In FIG. 1, a bootstrap-capacitor 50 maintains a voltage between node 59 and 60 of typically between 5 and 20 Vdc; node 60 being positive with respect to node 59.
Assume the output voltage of comparator 53 to be low with respect to node 59, i.e. the voltage at the output of comparator 53 is at essentially the same voltage as node 59. By means of the non-inverting buffer formed by transistors 54, 55, 56 and 57, output node 58 will be pulled down to essentially the same voltage as node 59.
The state of the voltage at node 58 with respect to node 59 can be changed in the following way: By applying a pulse of voltage of well controlled magnitude to the control electrode of level-shift transistor 3, this device will sink a pulse of current into its drain 27. This will result in a pulse-shaped voltage drop across resistor 51, relatively independent of the momentary voltage level of node 59 and 60. As there is no current flow through the other level-shift transistor 5 at that time, the voltage across resistor 52 will be essentially 0. As soon as the difference between the voltage across resistors 51 and 52 exceeds the hysteresis-level built into comparator 53, the output of comparator 53 will go high with respect to node 59. The non-inverting buffer formed by the transistors 54, 55, 56 and 57 will consequently pull output node 58 up to essentially the same voltage as node 60, thereby making node 58 positive with respect to node 59.
After the voltage pulse at the control electrode of transistor 3 is over, the difference in voltage across resistors 51 and 52 returns to 0. Due to the hysteresis built into comparator 53, said comparator will retain the state of its output.
Conversely, if it is desired to change the state of node 58 and to return the voltage at node 58 to essentially the same voltage as node 59, a pulse of voltage of well controlled magnitude can be applied to the control electrode of transistor 5. This will result in a pulse-shaped flow of current into drain 32 of transistor 5, and consequently result in a voltage drop across resistor 52. As there is no flow of current into drain 27 of transistor 3, the voltage drop across resistor 51 will be 0. As soon as the difference between the voltages across resistors 51 and 52 exceeds the hysteresis-level built into comparator 53, the output of comparator 53 will go low with respect to node 59. The non-inverting buffer formed by the transistors 54, 55, 56 and 57 will consequently pull output node 58 down to essentially the same voltage as node 59.
After the voltage pulse at the control electrode of transistor 5 is over, the difference in voltage across resistors 51 and 52 returns to 0. Due to the hysteresis built into comparator 53, said comparator will retain the state of its output.
The circuit illustrated in FIG. 2 acts in an identical fashion, with the pulsating current sources formed by transistors 3 and 5 being replaced by the cascoded current sources formed by transistor 63 and 64, or 65 and 66, respectively.
Transistor 64 and 66 act as current sources, and can be standard N-MOS low-voltage devices or can even be replaced by low-voltage NPN bipolar devices.
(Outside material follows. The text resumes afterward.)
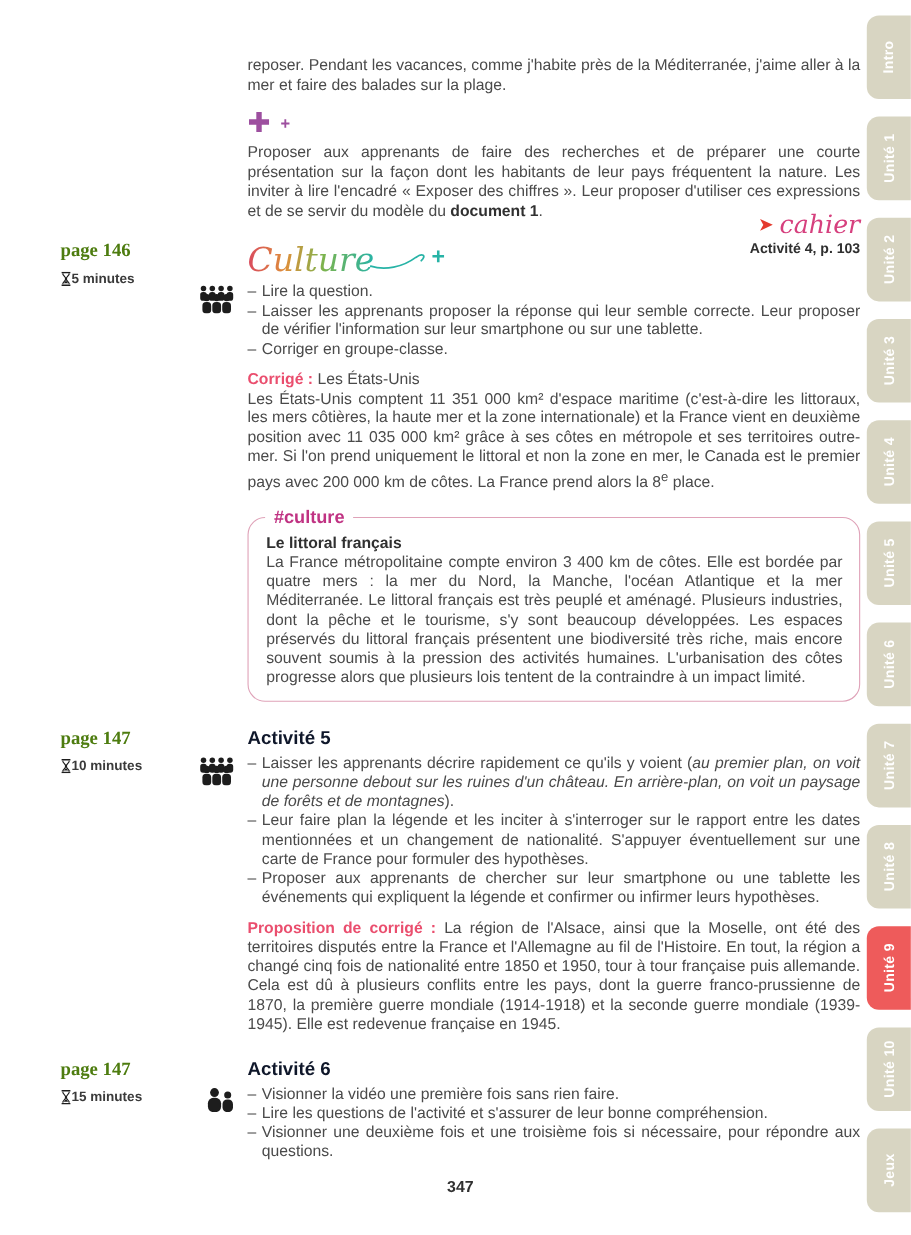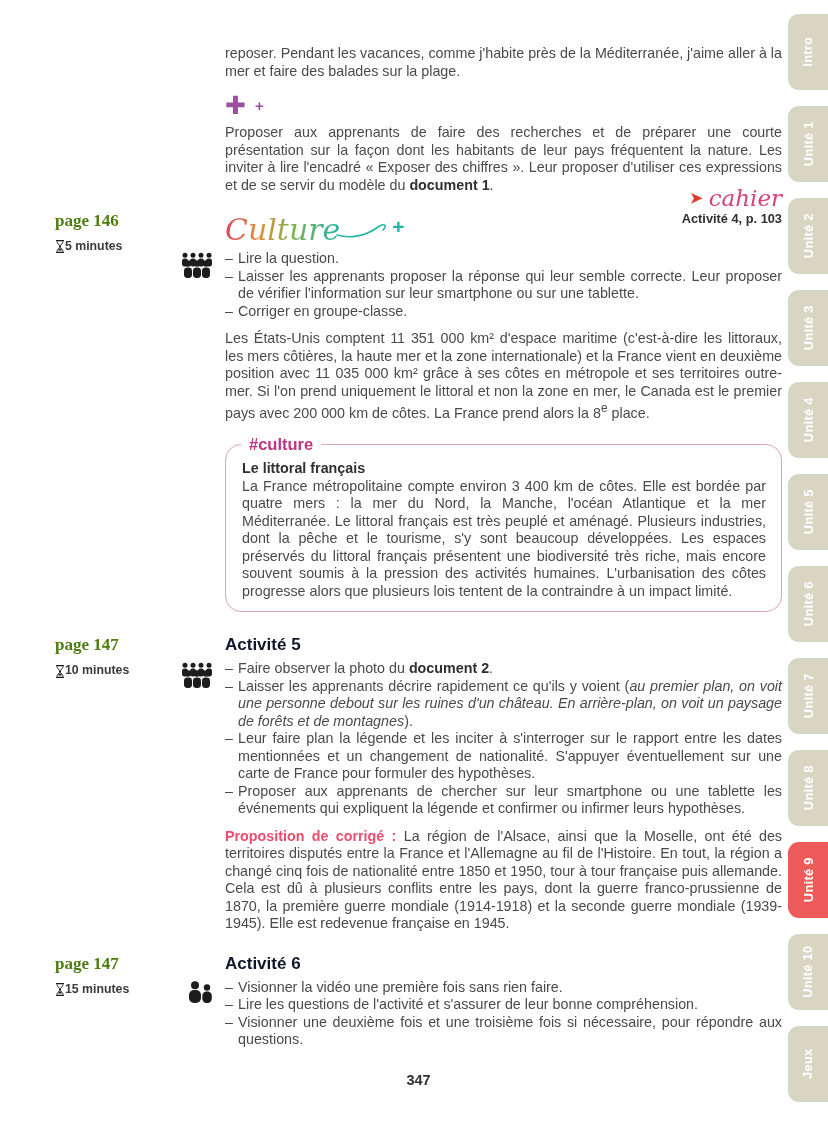"reposer. Pendant les vacances, comme" .content { top: 0 -> 7px }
Transistors 63 and 65 are LDMOS devices, and are used to support the high voltage. FIG. 2 shows two embodiments of these LDMOS devices; one with the body connected to the source (transistor 63) and one with the body connected to ground (transistor 65).
As will be appreciated, problems arise when attempts are made to place such conventional structures on a single silicon chip. Properties of the drift region make it very difficult to put a line across this region to connect the high-voltage area of the floating well to the transistor. Additionally, the high voltage interconnects adversely affect the high voltage junction, require at least two additional mask steps increasing fabrication costs, and necessitate a larger chip size.